▶ _What you should do_: The answer must be an exact copy of the records, with every picture left out.

------------

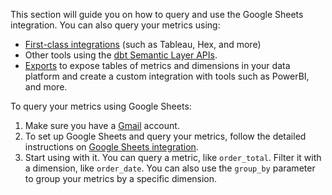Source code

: This section will guide you on how to query and use the Google Sheets integration. You can also query your metrics using:
- [First-class integrations](/docs/use-dbt-semantic-layer/avail-sl-integrations) (such as Tableau, Hex, and more) 
- Other tools using the [dbt Semantic Layer APIs](/docs/dbt-cloud-apis/sl-api-overview).
- [Exports](/docs/use-dbt-semantic-layer/exports) to expose tables of metrics and dimensions in your data platform and create a custom integration with tools such as PowerBI, and more.

To query your metrics using Google Sheets:
1. Make sure you have a [Gmail](http://gmail.com/) account.
2. To set up Google Sheets and query your metrics, follow the detailed instructions on [Google Sheets integration](/docs/use-dbt-semantic-layer/gsheets).
3. Start using with it. You can query a metric, like `order_total`. Filter it with a dimension, like `order_date`. You can also use the `group_by` parameter to group your metrics by a specific dimension.

<Lightbox src="/img/docs/dbt-cloud/semantic-layer/sl-gsheets.jpg" width="70%" title="Use the dbt Semantic Layer's Google Sheet integration to query metrics with a Query Builder menu."  />
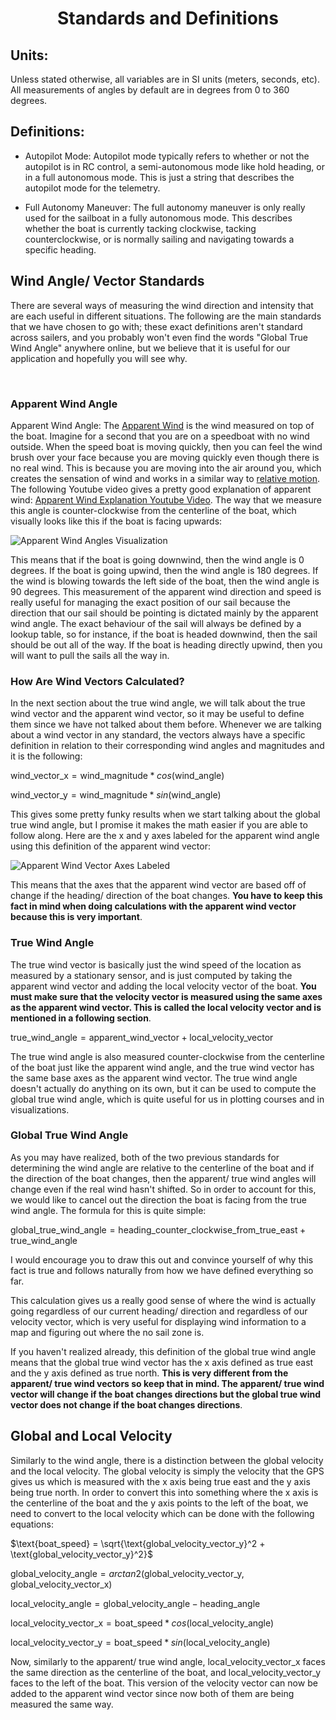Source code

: # <p style="text-align: center;"> Standards and Definitions</p>

## Units:

Unless stated otherwise, all variables are in SI units (meters, seconds, etc). All measurements of angles by default are in degrees from 0 to 360 degrees. 


## Definitions:

- Autopilot Mode: Autopilot mode typically refers to whether or not the autopilot is in RC control, a semi-autonomous mode like hold heading, or in a full autonomous mode. This is just a string that describes the autopilot mode for the telemetry.
   
- Full Autonomy Maneuver: The full autonomy maneuver is only really used for the sailboat in a fully autonomous mode. This describes whether the boat is currently tacking clockwise, tacking counterclockwise, or is normally sailing and navigating towards a specific heading.


## Wind Angle/ Vector Standards

There are several ways of measuring the wind direction and intensity that are each useful in different situations. The following are the main standards that we have chosen to go with; these exact definitions aren't standard across sailers, and you probably won't even find the words "Global True Wind Angle" anywhere online, but we believe that it is useful for our application and hopefully you will see why.


<br>
  

### Apparent Wind Angle

Apparent Wind Angle: The [Apparent Wind](https://en.wikipedia.org/wiki/Apparent_wind) is the wind measured on top of the boat. Imagine for a second that you are on a speedboat with no wind outside. When the speed boat is moving quickly, then you can feel the wind brush over your face because you are moving quickly even though there is no real wind. This is because you are moving into the air around you, which creates the sensation of wind and works in a similar way to [relative motion](https://en.wikipedia.org/wiki/Relative_velocity). The following Youtube video gives a pretty good explanation of apparent wind: [Apparent Wind Explanation Youtube Video](https://www.youtube.com/watch?v=ndL1FcTRPwU). The way that we measure this angle is counter-clockwise from the centerline of the boat, which visually looks like this if the boat is facing upwards:

![Apparent Wind Angles Visualization](images/apparent_wind_angles_visualization.png)


This means that if the boat is going downwind, then the wind angle is 0 degrees. If the boat is going upwind, then the wind angle is 180 degrees. If the wind is blowing towards the left side of the boat, then the wind angle is 90 degrees. This measurement of the apparent wind direction and speed is really useful for managing the exact position of our sail because the direction that our sail should be pointing is dictated mainly by the apparent wind angle. The exact behaviour of the sail will always be defined by a lookup table, so for instance, if the boat is headed downwind, then the sail should be out all of the way. If the boat is heading directly upwind, then you will want to pull the sails all the way in.  


### How Are Wind Vectors Calculated?

In the next section about the true wind angle, we will talk about the true wind vector and the apparent wind vector, so it may be useful to define them since we have not talked about them before. Whenever we are talking about a wind vector in any standard, the vectors always have a specific definition in relation to their corresponding wind angles and magnitudes and it is the following:

$\text{wind_vector_x} = \text{wind_magnitude} * cos(\text{wind_angle})$

$\text{wind_vector_y} = \text{wind_magnitude} * sin(\text{wind_angle})$ 


This gives some pretty funky results when we start talking about the global true wind angle, but I promise it makes the math easier if you are able to follow along. Here are the x and y axes labeled for the apparent wind angle using this definition of the apparent wind vector:

![Apparent Wind Vector Axes Labeled](images/apparent_wind_vector_axes_labeled.png)


This means that the axes that the apparent wind vector are based off of change if the heading/ direction of the boat changes. **You have to keep this fact in mind when doing calculations with the apparent wind vector because this is very important**.


### True Wind Angle

The true wind vector is basically just the wind speed of the location as measured by a stationary sensor, and is just computed by taking the apparent wind vector and adding the local velocity vector of the boat. **You must make sure that the velocity vector is measured using the same axes as the apparent wind vector. This is called the local velocity vector and is mentioned in a following section**. 

$\text{true_wind_angle} = \text{apparent_wind_vector} + \text{local_velocity_vector}$

The true wind angle is also measured counter-clockwise from the centerline of the boat just like the apparent wind angle, and the true wind vector has the same base axes as the apparent wind vector. The true wind angle doesn't actually do anything on its own, but it can be used to compute the global true wind angle, which is quite useful for us in plotting courses and in visualizations.




### Global True Wind Angle

As you may have realized, both of the two previous standards for determining the wind angle are relative to the centerline of the boat and if the direction of the boat changes, then the apparent/ true wind angles will change even if the real wind hasn't shifted. So in order to account for this, we would like to cancel out the direction the boat is facing from the true wind angle. The formula for this is quite simple: 

$\text{global_true_wind_angle} = \text{heading_counter_clockwise_from_true_east} + \text{true_wind_angle}$ 


I would encourage you to draw this out and convince yourself of why this fact is true and follows naturally from how we have defined everything so far.

This calculation gives us a really good sense of where the wind is actually going regardless of our current heading/ direction and regardless of our velocity vector, which is very useful for displaying wind information to a map and figuring out where the no sail zone is.

If you haven't realized already, this definition of the global true wind angle means that the global true wind vector has the x axis defined as true east and the y axis defined as true north. **This is very different from the apparent/ true wind vectors so keep that in mind. The apparent/ true wind vector will change if the boat changes directions but the global true wind vector does not change if the boat changes directions**.



## Global and Local Velocity

Similarly to the wind angle, there is a distinction between the global velocity and the local velocity. The global velocity is simply the velocity that the GPS gives us which is measured with the x axis being true east and the y axis being true north. In order to convert this into something where the x axis is the centerline of the boat and the y axis points to the left of the boat, we need to convert to the local velocity which can be done with the following equations:


$\text{boat_speed} = \sqrt{\text{global_velocity_vector_y}^2 + \text{global_velocity_vector_y}^2}$

$\text{global_velocity_angle} = arctan2(\text{global_velocity_vector_y}, \text{global_velocity_vector_x})$

$\text{local_velocity_angle} = \text{global_velocity_angle} - \text{heading_angle}$

$\text{local_velocity_vector_x} = \text{boat_speed} * cos(\text{local_velocity_angle})$

$\text{local_velocity_vector_y} = \text{boat_speed} * sin(\text{local_velocity_angle})$

Now, similarly to the apparent/ true wind angle, local_velocity_vector_x faces the same direction as the centerline of the boat, and local_velocity_vector_y faces to the left of the boat. This version of the velocity vector can now be added to the apparent wind vector since now both of them are being measured the same way.
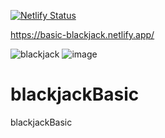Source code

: [![Netlify Status](https://api.netlify.com/api/v1/badges/883c5fcb-8df0-488d-9a96-41509fb7da76/deploy-status)](https://app.netlify.com/sites/basic-blackjack/deploys)

https://basic-blackjack.netlify.app/

![blackjack](https://user-images.githubusercontent.com/74496368/204286676-efbdc08c-9e00-4e45-b9af-699bc5251e57.png)
![image](https://user-images.githubusercontent.com/74496368/204314950-bd603fc1-b185-4483-bf8d-9862744094c1.png)

# blackjackBasic
blackjackBasic
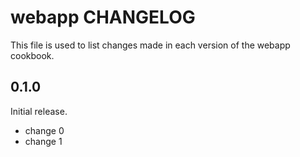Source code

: # webapp CHANGELOG

This file is used to list changes made in each version of the webapp cookbook.

## 0.1.0

Initial release.

- change 0
- change 1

------------

▶ _The completed task_:
Source code

: This section will guide you on how to query and use the Google Sheets integration. You can also query your metrics using:
- [First-class integrations](/docs/use-dbt-semantic-layer/avail-sl-integrations) (such as Tableau, Hex, and more) 
- Other tools using the [dbt Semantic Layer APIs](/docs/dbt-cloud-apis/sl-api-overview).
- [Exports](/docs/use-dbt-semantic-layer/exports) to expose tables of metrics and dimensions in your data platform and create a custom integration with tools such as PowerBI, and more.

To query your metrics using Google Sheets:
1. Make sure you have a [Gmail](http://gmail.com/) account.
2. To set up Google Sheets and query your metrics, follow the detailed instructions on [Google Sheets integration](/docs/use-dbt-semantic-layer/gsheets).
3. Start using with it. You can query a metric, like `order_total`. Filter it with a dimension, like `order_date`. You can also use the `group_by` parameter to group your metrics by a specific dimension.

<Lightbox src="/img/docs/dbt-cloud/semantic-layer/sl-gsheets.jpg" width="70%" title="Use the dbt Semantic Layer's Google Sheet integration to query metrics with a Query Builder menu."  />
Source code

: # <p style="text-align: center;"> Standards and Definitions</p>

## Units:

Unless stated otherwise, all variables are in SI units (meters, seconds, etc). All measurements of angles by default are in degrees from 0 to 360 degrees. 


## Definitions:

- Autopilot Mode: Autopilot mode typically refers to whether or not the autopilot is in RC control, a semi-autonomous mode like hold heading, or in a full autonomous mode. This is just a string that describes the autopilot mode for the telemetry.
   
- Full Autonomy Maneuver: The full autonomy maneuver is only really used for the sailboat in a fully autonomous mode. This describes whether the boat is currently tacking clockwise, tacking counterclockwise, or is normally sailing and navigating towards a specific heading.


## Wind Angle/ Vector Standards

There are several ways of measuring the wind direction and intensity that are each useful in different situations. The following are the main standards that we have chosen to go with; these exact definitions aren't standard across sailers, and you probably won't even find the words "Global True Wind Angle" anywhere online, but we believe that it is useful for our application and hopefully you will see why.


<br>
  

### Apparent Wind Angle

Apparent Wind Angle: The [Apparent Wind](https://en.wikipedia.org/wiki/Apparent_wind) is the wind measured on top of the boat. Imagine for a second that you are on a speedboat with no wind outside. When the speed boat is moving quickly, then you can feel the wind brush over your face because you are moving quickly even though there is no real wind. This is because you are moving into the air around you, which creates the sensation of wind and works in a similar way to [relative motion](https://en.wikipedia.org/wiki/Relative_velocity). The following Youtube video gives a pretty good explanation of apparent wind: [Apparent Wind Explanation Youtube Video](https://www.youtube.com/watch?v=ndL1FcTRPwU). The way that we measure this angle is counter-clockwise from the centerline of the boat, which visually looks like this if the boat is facing upwards:

![Apparent Wind Angles Visualization](images/apparent_wind_angles_visualization.png)


This means that if the boat is going downwind, then the wind angle is 0 degrees. If the boat is going upwind, then the wind angle is 180 degrees. If the wind is blowing towards the left side of the boat, then the wind angle is 90 degrees. This measurement of the apparent wind direction and speed is really useful for managing the exact position of our sail because the direction that our sail should be pointing is dictated mainly by the apparent wind angle. The exact behaviour of the sail will always be defined by a lookup table, so for instance, if the boat is headed downwind, then the sail should be out all of the way. If the boat is heading directly upwind, then you will want to pull the sails all the way in.  


### How Are Wind Vectors Calculated?

In the next section about the true wind angle, we will talk about the true wind vector and the apparent wind vector, so it may be useful to define them since we have not talked about them before. Whenever we are talking about a wind vector in any standard, the vectors always have a specific definition in relation to their corresponding wind angles and magnitudes and it is the following:

$\text{wind_vector_x} = \text{wind_magnitude} * cos(\text{wind_angle})$

$\text{wind_vector_y} = \text{wind_magnitude} * sin(\text{wind_angle})$ 


This gives some pretty funky results when we start talking about the global true wind angle, but I promise it makes the math easier if you are able to follow along. Here are the x and y axes labeled for the apparent wind angle using this definition of the apparent wind vector:

![Apparent Wind Vector Axes Labeled](images/apparent_wind_vector_axes_labeled.png)


This means that the axes that the apparent wind vector are based off of change if the heading/ direction of the boat changes. **You have to keep this fact in mind when doing calculations with the apparent wind vector because this is very important**.


### True Wind Angle

The true wind vector is basically just the wind speed of the location as measured by a stationary sensor, and is just computed by taking the apparent wind vector and adding the local velocity vector of the boat. **You must make sure that the velocity vector is measured using the same axes as the apparent wind vector. This is called the local velocity vector and is mentioned in a following section**. 

$\text{true_wind_angle} = \text{apparent_wind_vector} + \text{local_velocity_vector}$

The true wind angle is also measured counter-clockwise from the centerline of the boat just like the apparent wind angle, and the true wind vector has the same base axes as the apparent wind vector. The true wind angle doesn't actually do anything on its own, but it can be used to compute the global true wind angle, which is quite useful for us in plotting courses and in visualizations.




### Global True Wind Angle

As you may have realized, both of the two previous standards for determining the wind angle are relative to the centerline of the boat and if the direction of the boat changes, then the apparent/ true wind angles will change even if the real wind hasn't shifted. So in order to account for this, we would like to cancel out the direction the boat is facing from the true wind angle. The formula for this is quite simple: 

$\text{global_true_wind_angle} = \text{heading_counter_clockwise_from_true_east} + \text{true_wind_angle}$ 


I would encourage you to draw this out and convince yourself of why this fact is true and follows naturally from how we have defined everything so far.

This calculation gives us a really good sense of where the wind is actually going regardless of our current heading/ direction and regardless of our velocity vector, which is very useful for displaying wind information to a map and figuring out where the no sail zone is.

If you haven't realized already, this definition of the global true wind angle means that the global true wind vector has the x axis defined as true east and the y axis defined as true north. **This is very different from the apparent/ true wind vectors so keep that in mind. The apparent/ true wind vector will change if the boat changes directions but the global true wind vector does not change if the boat changes directions**.



## Global and Local Velocity

Similarly to the wind angle, there is a distinction between the global velocity and the local velocity. The global velocity is simply the velocity that the GPS gives us which is measured with the x axis being true east and the y axis being true north. In order to convert this into something where the x axis is the centerline of the boat and the y axis points to the left of the boat, we need to convert to the local velocity which can be done with the following equations:


$\text{boat_speed} = \sqrt{\text{global_velocity_vector_y}^2 + \text{global_velocity_vector_y}^2}$

$\text{global_velocity_angle} = arctan2(\text{global_velocity_vector_y}, \text{global_velocity_vector_x})$

$\text{local_velocity_angle} = \text{global_velocity_angle} - \text{heading_angle}$

$\text{local_velocity_vector_x} = \text{boat_speed} * cos(\text{local_velocity_angle})$

$\text{local_velocity_vector_y} = \text{boat_speed} * sin(\text{local_velocity_angle})$

Now, similarly to the apparent/ true wind angle, local_velocity_vector_x faces the same direction as the centerline of the boat, and local_velocity_vector_y faces to the left of the boat. This version of the velocity vector can now be added to the apparent wind vector since now both of them are being measured the same way.
Source code

: [![Netlify Status](https://api.netlify.com/api/v1/badges/883c5fcb-8df0-488d-9a96-41509fb7da76/deploy-status)](https://app.netlify.com/sites/basic-blackjack/deploys)

https://basic-blackjack.netlify.app/

![blackjack](https://user-images.githubusercontent.com/74496368/204286676-efbdc08c-9e00-4e45-b9af-699bc5251e57.png)
![image](https://user-images.githubusercontent.com/74496368/204314950-bd603fc1-b185-4483-bf8d-9862744094c1.png)

# blackjackBasic
blackjackBasic
Source code

: # webapp CHANGELOG

This file is used to list changes made in each version of the webapp cookbook.

## 0.1.0

Initial release.

- change 0
- change 1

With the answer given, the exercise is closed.